Ciò senza contare che, al fine della sussistenza della incompatibilità in questione, non è neppure sufficiente la mera predisposizione materiale del capitolato speciale, occorrendo invero non già un qualsiasi apporto al procedimento di approvazione dello stesso, quanto piuttosto una effettiva e concreta capacità di definirne autonomamente il contenuto, con valore univocamente vincolante per l’amministrazione ai fini della valutazione delle offerte, così che in definitiva il suo contenuto prescrittivo sia riferibile esclusivamente al funzionario, fattispecie che non ricorre nel caso di specie in cui il capitolato tecnico in questione risulta approvato da altro dirigente (che poi ha svolto le funzioni di presidente della commissione di gara).

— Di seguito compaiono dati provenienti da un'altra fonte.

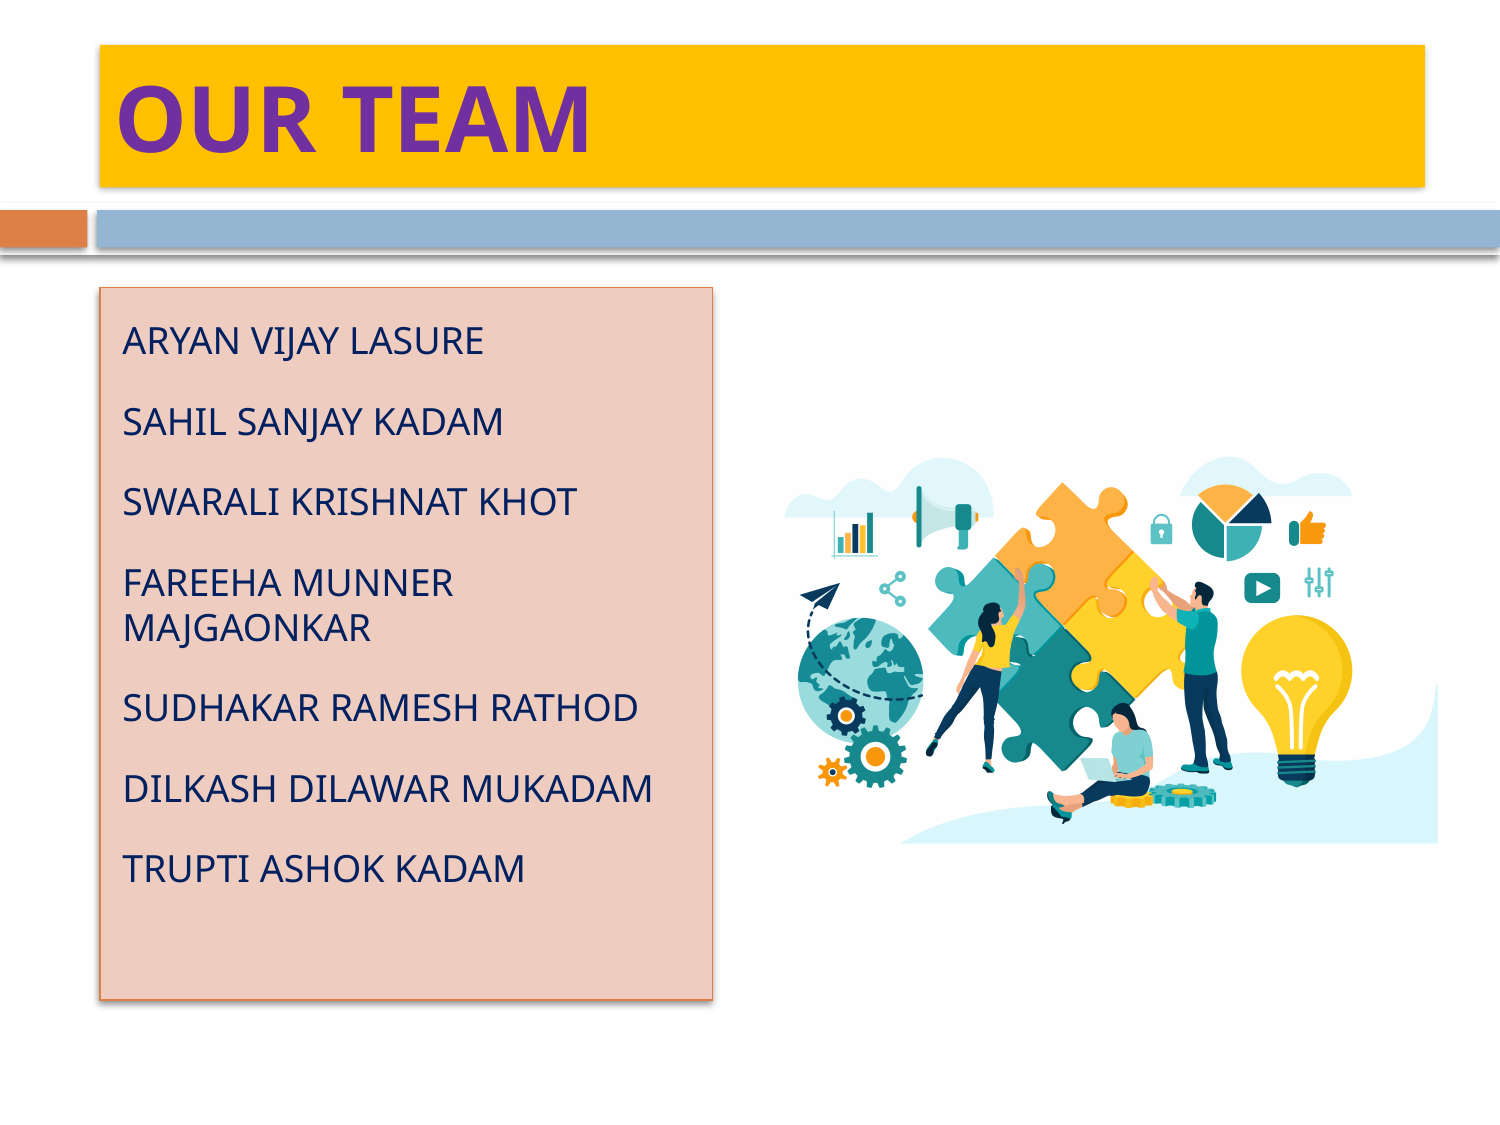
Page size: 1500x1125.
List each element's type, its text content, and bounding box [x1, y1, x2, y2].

title OUR TEAM [99, 44, 1425, 188]
list ARYAN VIJAY LASURE SAHIL SANJAY KADAM SWARALI KRISHNAT KHOT FAREEHA MUNNER MAJGAONKAR SUDHAKAR RAMESH RATHOD DILKASH DILAWAR MUKADAM TRUPTI ASHOK KADAM [99, 287, 713, 1001]
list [724, 454, 1438, 846]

CLAUSOLA DI STAND STILL. Infine, il Consiglio di Stato ritiene condivisibile l'indirizzo giurisprudenziale secondo cui la violazione della clausola detta di stand still (termine dilatorio che dovrebbe precedere la stipula del contratto) non costituisce vizio dell’aggiudicazione e non determina pertanto la sua invalidità (Cons. St., sez. V, 31 marzo 2014, n. 1548; sez. VI, 8 ottobre 2013, n. 4934).